> **EXCERPT TO READ**:
These laws did not come from Parliament at Westminster,  but from the Irish 
House of Commons,  who were afraid Westminster would dilute them, as they 
were contrary to the terms of surrender granted to the followers of King James  II.

   

Those articles promised Catholics could exercise their  own  religion.  The Penal 
Laws were to destroy the last remnants of the Catholic landed gentry.
  This is an abstract from the Bill of 1704:

"Wher as  it  is  notoriously known that the late rebellions in this kingdom have 
been contrived,  promoted and carried on by Popish archbishops, bishops, Jesuits  and other ecclesiastical persons of the Romish clergy,  and forasmuch as the peace and publick safety of the kingdom is  in  danger,  by  the  great number  of  the  said  archbishops  which,  not  only endeavor to withdraw His Majesty's subjects from their obedience, but do daily stir up and move sedition and rebellion...

  No Catholic may sit in the Irish Parliament.
  No Catholic may be a solicitor, game-keeper or constable.
  No Catholic may possess a horse of greater value than L.5.

> **TASK**:
Extend the passage on the Irish Penal Laws, starting after its last line. The data after this passage is separate material and has no connection to it.

> **RECORD EXTRACTS**:
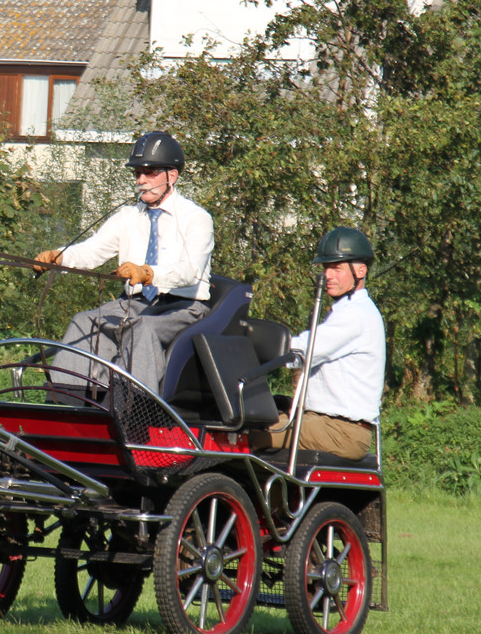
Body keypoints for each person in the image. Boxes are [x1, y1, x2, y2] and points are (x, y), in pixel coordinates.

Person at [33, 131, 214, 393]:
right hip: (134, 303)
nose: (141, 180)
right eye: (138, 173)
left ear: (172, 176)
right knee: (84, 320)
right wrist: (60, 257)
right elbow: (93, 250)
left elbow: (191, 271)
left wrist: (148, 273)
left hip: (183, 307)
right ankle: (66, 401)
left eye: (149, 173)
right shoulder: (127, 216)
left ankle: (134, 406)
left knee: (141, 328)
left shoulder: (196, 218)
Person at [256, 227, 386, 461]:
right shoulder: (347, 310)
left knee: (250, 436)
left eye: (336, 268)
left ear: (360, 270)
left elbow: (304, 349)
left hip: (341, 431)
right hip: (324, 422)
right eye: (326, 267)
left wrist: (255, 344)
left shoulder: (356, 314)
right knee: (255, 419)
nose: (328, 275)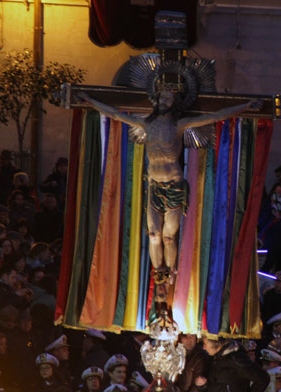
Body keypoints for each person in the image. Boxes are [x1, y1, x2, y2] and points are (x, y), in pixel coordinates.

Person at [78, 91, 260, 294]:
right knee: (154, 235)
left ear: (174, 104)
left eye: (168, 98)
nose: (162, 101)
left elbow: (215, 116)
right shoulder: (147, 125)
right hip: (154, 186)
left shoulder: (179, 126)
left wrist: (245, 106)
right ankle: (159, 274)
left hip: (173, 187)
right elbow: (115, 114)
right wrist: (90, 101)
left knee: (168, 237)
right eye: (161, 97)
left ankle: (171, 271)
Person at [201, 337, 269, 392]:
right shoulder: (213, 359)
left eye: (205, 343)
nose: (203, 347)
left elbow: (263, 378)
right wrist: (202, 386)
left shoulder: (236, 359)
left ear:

> **REPLY**:
  Any Protestant offering that sum can take possession of the
  hunter or carriage horse of a Roman Catholic neighbour.
  No Catholic may attend a university, keep a school, or send his children to be
  educated abroad.
  L.10 reward  is offered for the discovery of a Roman Catholic schoolmaster.
  No Catholic may buy land or receive it as a gift from a Protestant.
  No Catholic may bequeath his estate as a whole, but must   divide it among
  all his sons, unless one of those sons become Protestant, where he will inherit
  the whole estate.
  No Catholic may be the guardian of a child. The orphan children of Catholics
  must be brought up as Protestants."

"Saint Patrick's Day we'll no more keep,
his colours can't be seen,
for there's a bloody law agin',
the wearin' o' the green."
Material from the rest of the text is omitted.